Sono rappresentati 10 banchi da remi (a scaloccio), l’albero maestro, l’antenna, la vela latina e le relative manovre.

Un lato è completamente rifinito, nei colori tipici delle galee generalizie, mentre l’altro è rappresentato “in cantiere” per mostrare la struttura della galea stessa.

 

Caratteristiche strutturali: come tutte le altre galee, la bastarda si caratterizzava da una lunga trave di chiglia (cholomba) alle cui estremità erano poste l’asta di prua(asta da prova) e la ruota di poppa(rioda da pope).

A intervalli prestabiliti erano poste le varie ordinate(chorbe), composte da un madiere (piana) e due staminali (sanconi).

La forma dell’ordinata principale (chorba maistra)era stabilita dal maestro costruttore e trasferita su apposite sagome di legno (sesti).

Dall’ordinata principale si ricavavano attraverso le regole delle partizioni (partixon de fondi, dela stela e del ramo) tutte le altre ordinate, che progressivamente si affinavano verso prua e verso poppa, dando alla galea la caratteristica forma affusolata e filante.

Il paramezzale (paramezal), più le due grosse travi longitudinali laterali inferiori (paraschuxole e superiori (madier e contromadierde bocha),consolidavano ulteriormente la struttura.

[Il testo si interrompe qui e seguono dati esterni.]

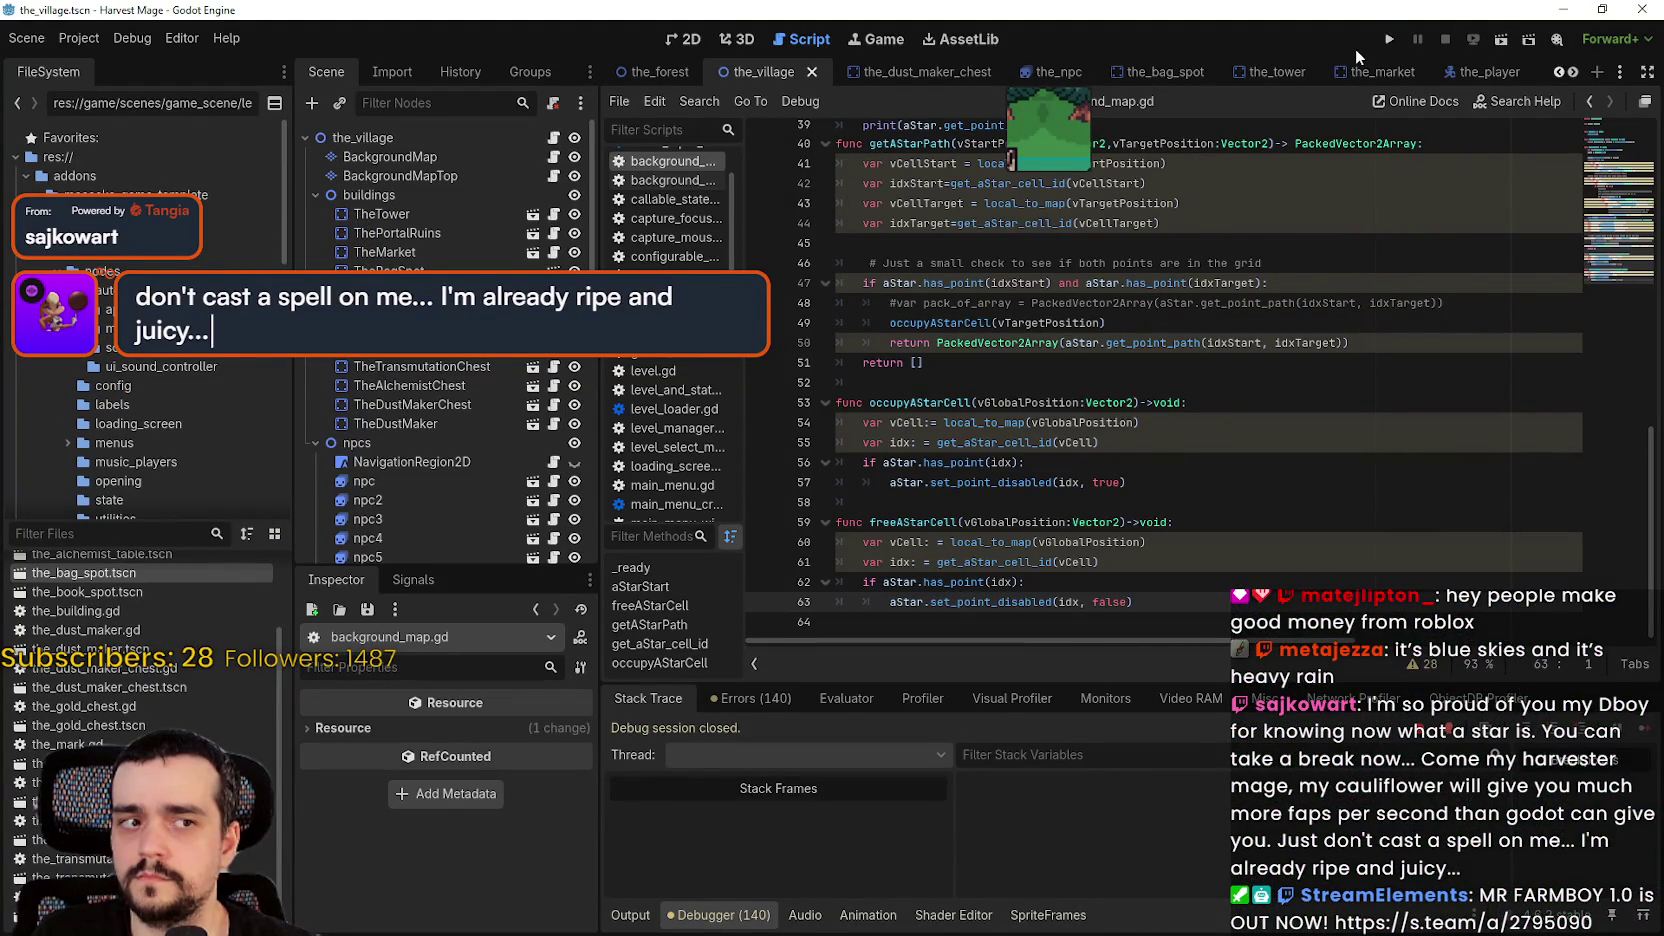
{"action": "left_click", "coordinate": [1386, 42]}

Remeggio: a scaloccio, interzato (tre vogatori, su un singolo remo, per banco).

Viste le loro dimensioni, le galee bastarde erano in grado di essere anche inquartate, cioè dotate di remi a scaloccio da 4 rematori.

Battaglie a cui hanno partecipato le galee generalizie: tutti gli scontri navali del XVI e XVII sec., in particolare le battaglie dei Dardanelli, guerra di Candia (1645-1669).